KEY POINTS

  • FDA admits there is no evidence to say vaping increases COVID-19 chance
  • FDA had said vapers and smokers might be at higher risk of infection
  • Researching is lacking on coronavirus and vaping

The U.S. Food and Drug Administration has modified its stance on COVID-19 and vaping, saying it was not known whether e-cigarette use can increase the risk of infection. The regulator said last month vapers and smokers with underlying health conditions might be at a higher risk of coronavirus. It made the claim without data to support it.

“E-cigarette use can expose the lungs to toxic chemicals, but whether those exposures increase the risk of COVID-19 is not known,” the agency said Wednesday in an emailed response to a question from Bloomberg News.

Its description of cigarettes’ risks also differed from its earlier statements. “Cigarette smoking causes heart and lung diseases, suppresses the immune system, and increases the risk of respiratory infections,” FDA spokeswoman Alison Hunt said. “People who smoke cigarettes may be at increased risk from COVID-19, and may have worse outcomes from COVID-19.” 

Bloomberg News last month quoted a separate long-time FDA spokesman as saying that vapers and smokers with underlying health conditions might be at higher risk from complications.

In response, Iowa Attorney General Thomas Miller and 14 others fired off a letter to the FDA March 31 suggesting it stick to facts.

" We do not believe the FDA has any basis for making recommendations about smoking and vaping that are specific to COVID-19 at this time," the letter read. "At this point, therefore, we believe that advice to smokers should be consistent with the longstanding public health imperative to quit smoking using whatever methods work, and that includes by switching to vaping or other low-risk non-combustible nicotine products."

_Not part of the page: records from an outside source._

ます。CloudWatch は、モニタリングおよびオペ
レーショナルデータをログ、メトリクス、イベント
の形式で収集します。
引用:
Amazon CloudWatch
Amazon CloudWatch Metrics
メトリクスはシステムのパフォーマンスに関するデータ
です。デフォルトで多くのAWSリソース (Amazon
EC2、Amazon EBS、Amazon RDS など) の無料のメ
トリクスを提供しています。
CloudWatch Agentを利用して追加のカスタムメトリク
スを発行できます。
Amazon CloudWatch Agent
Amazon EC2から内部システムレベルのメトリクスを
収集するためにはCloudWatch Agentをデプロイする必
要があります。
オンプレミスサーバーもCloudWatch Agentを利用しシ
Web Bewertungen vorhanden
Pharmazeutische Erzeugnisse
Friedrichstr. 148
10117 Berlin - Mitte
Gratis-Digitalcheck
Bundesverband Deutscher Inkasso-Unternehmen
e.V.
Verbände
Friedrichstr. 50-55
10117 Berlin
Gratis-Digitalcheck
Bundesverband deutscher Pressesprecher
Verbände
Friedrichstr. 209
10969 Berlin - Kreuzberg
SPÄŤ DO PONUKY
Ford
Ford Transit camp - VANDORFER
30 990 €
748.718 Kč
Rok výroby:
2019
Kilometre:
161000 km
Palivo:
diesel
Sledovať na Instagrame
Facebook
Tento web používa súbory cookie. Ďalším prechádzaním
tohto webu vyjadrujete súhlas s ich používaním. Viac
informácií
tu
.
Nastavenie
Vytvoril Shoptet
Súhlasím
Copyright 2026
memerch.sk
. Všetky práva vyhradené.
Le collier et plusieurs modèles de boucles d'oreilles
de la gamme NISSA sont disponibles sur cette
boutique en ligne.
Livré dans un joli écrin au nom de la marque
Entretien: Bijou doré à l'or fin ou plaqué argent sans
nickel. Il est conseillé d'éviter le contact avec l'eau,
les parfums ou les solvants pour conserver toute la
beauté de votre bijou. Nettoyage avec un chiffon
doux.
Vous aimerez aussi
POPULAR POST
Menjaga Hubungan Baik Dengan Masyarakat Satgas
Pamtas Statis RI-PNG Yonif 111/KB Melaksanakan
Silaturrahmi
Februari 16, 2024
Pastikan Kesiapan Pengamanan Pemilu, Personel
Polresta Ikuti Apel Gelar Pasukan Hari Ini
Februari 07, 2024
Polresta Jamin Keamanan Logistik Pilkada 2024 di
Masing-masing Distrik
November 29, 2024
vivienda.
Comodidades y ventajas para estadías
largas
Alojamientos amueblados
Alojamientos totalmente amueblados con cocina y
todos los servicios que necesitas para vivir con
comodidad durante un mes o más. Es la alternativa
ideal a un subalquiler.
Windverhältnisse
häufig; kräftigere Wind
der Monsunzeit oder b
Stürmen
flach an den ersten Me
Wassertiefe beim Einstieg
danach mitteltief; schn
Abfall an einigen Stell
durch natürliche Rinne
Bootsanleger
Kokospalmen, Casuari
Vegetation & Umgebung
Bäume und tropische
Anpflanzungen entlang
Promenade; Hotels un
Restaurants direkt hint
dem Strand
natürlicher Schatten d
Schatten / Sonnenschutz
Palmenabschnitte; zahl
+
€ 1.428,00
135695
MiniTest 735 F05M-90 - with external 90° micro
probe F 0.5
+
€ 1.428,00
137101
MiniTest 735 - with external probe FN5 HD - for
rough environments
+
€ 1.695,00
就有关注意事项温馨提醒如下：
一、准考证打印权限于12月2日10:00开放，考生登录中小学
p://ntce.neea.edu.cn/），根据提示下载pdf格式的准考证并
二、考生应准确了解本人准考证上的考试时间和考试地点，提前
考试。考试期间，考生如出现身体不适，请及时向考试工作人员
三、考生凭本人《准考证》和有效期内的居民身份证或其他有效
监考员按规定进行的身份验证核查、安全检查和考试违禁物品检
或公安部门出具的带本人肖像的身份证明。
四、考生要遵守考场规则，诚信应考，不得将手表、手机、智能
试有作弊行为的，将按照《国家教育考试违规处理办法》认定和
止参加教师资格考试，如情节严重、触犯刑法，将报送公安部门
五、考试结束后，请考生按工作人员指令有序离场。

There is no “credible evidence” that smokers or nicotine vapers, as oppossed to THC vapers, are more likely to be infected with coronavirus, Charles Gardner, a scientist with Foundation for a Smoke Free World, wrote in a blog Tuesday.

Evidence does not link vaping to COVID-19 hospitalization or complications, the scientist said. He said there is evidence smokers who switch to nicotine vaping have fewer colds, flu and cold-like symptoms. “All three possibilities should be studies during this pandemic,” he said.